In verse 13, John uses the word “children” (i.e., pre-adolescents) to show relational connectedness to the Lord.  We can know the Father and trust in Him for our protection and care.  God will not allow us to be spiritual orphans – He knows we are vulnerable and intervenes to protect us and provide for us.  We can look to Him and trust His heart and His promises.

John uses the age grouping of “young men” to identify the next group of Christ followers.  They are no longer babies, but have built on the relational attachment they have to the Lord and have been trained to stand in God’s ways and choose to live their lives accordingly.  John commends us for overcoming the evil one through our life choices.
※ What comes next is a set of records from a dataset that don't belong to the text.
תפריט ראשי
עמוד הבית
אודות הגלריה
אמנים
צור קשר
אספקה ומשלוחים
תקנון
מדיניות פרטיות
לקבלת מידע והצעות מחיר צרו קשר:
And how do we go from spiritual babies to spiritual “young men” and young ladies?  Through training and study.  John says in verse 14 that “the Word of God lives in you…”  Because God’s Word lives in us, we become strong in our faith.  As we gain strength in our faith, our victory over sin and the temptations of the evil one increases proportionately.

John addresses spiritual maturity as he addresses spiritual “fathers”.  It’s important to see that John does not use other terms like “mature men” or “old men”.  Instead, John uses the root word for “patriarch”, indicating both spiritual maturity and spiritual reproduction.  The idea here is that we have progressed from spiritual children, received training to become strong adults, and now have taken root and are “abiding” in the Lord and have been used to produce spiritual “fruit” as evidence of our maturity in Christ.

Notice that John repeats the same thing to the spiritual fathers:  “… you know Him who is from the beginning.”  We have the relationship with the Lord, we have the training, now we understand and trust in the very heart and character of the Lord to carry us through every trial and situation.  Nothing can sway us from our steadfast trust in Him.

As we allow the Lord to look at our lives and hearts, where are each of us in John’s scale of spiritual maturity?

  • Children?
  • Young men?
  • Fathers?

Whatever stage we may find ourselves, may our desire be to grow and become mature in Christ, allowing God to reproduce spiritual fruit in the lives of others as Christ commanded.

Like John, I can testify that God’s promises are true, His Word is sure, and His heart is kind.  Take heart and abandon yourself to Him.  He will not leave you or forsake you.